Some businesses are fetching 10-figure purchase prices in the plastics and packaging industry. In one of the big-ticket deals, The Carlyle Group is paying $3.2 billion for the global industrial packaging business of Illinois Tool Works Inc. ITW wanted to sell off its packaging operations to narrow its portfolio, which has about 800 businesses, and Carlyle officials say they can help the highly diversified division reach its full potential.

Carlyle had $185 billion of assets under its management a few months before the deal was announced in February 2014. Also that month, Carlyle said it would sell Veyance Technologies Inc., which offers rubber and plastics technologies, to Continental AG’s ContiTech division for $1.9 billion.

Private equity group Clayton’s acquisition of industrial packager Mauser from Dubai International Capital was valued at $1.7 billion. The transaction came about seven years after Dubai had acquired Mauser for $1.1 billion and then grew it by 30 locations to 83 sites in 18 countries.

“Many times with private equity, they get to the end of their cycle — buy a company as a platform, invest in it, sometimes do add-on acquisitions — and then they ultimately sell it and return capital to their investors,” Hart said.

Private equity platforms typically are focused on transactions of $200 million or more and banks prefer the larger deals, Blaige added.

“There are fewer banks and they want to put more money out per deal vs. less,” he said. ‘That’s why the reins are looser with larger deals. They don’t want to do 100 $1 million deals. They want to do two $50 million deals.”

In a major transaction related to shale gas, a unit of Koch Industries — Flint Hills Resources LLC — is paying $2.1 billion cash for propylene supplier PetroLogistics LP.

 And, in a whopping deal with a tie to the plastics industry, Zimmer Holdings Inc. is buying its medical device rival Biomet Inc. in a $13.35 billion cash and stock deal.

“That’s a strategic buying from an equity group, which is kind of new,” Douglas said. “For the last 10 years you saw equity groups buying into strategics but now you’re seeing it going the other way.”

In the future

Hart expects positive trends from the first half of 2014 to continue based on several criteria.
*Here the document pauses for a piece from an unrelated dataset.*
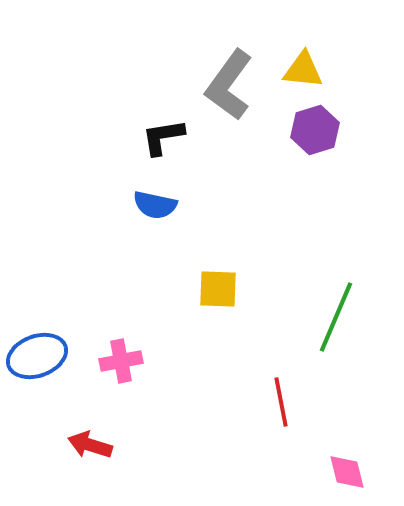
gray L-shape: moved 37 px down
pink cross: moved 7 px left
He said favorable multiples will continue to drive seller interest in exploring a sale; low-cost debt will keep strategic and financial parties extremely acquisitive; and the plastics and packaging space has numerous small and mid-sized suppliers that may desire a shareholder exit.

“The debt markets are really strong right now in terms of what banks are willing to loan on deals and at what interest rate levels,” Hart said. “That drives up pricing a lot of times and it also has people more aggressively pursuing acquisitions because they can get money so cheap.”

Petryk said right now there’s still a scarcity of high-quality plastics businesses on the market.

“We’re encouraging owners of plastics companies to beat the rush,” he said. “We think toward the end of this year and in 2015 there’s a potential flood of activity in the marketplace and buyers will have a good level of inventory.”

About 229 plastics companies are in private equity portfolios with a median holding period of six years and some date back to 2005, Petryk said.

“That dynamic means to us there should be a lot of liquidity events,” he added.

If someone wants to sell a company in 2014, the process should be started today, Blaige said, and if the hope is to sell in 2015, a decision should be made in three to four months.

“If someone is going to take advantage of the marketplace, they need to decide by the end of the summer or they will miss the window,” Blaige said. “The party is not going to last forever. The bar is going to close.”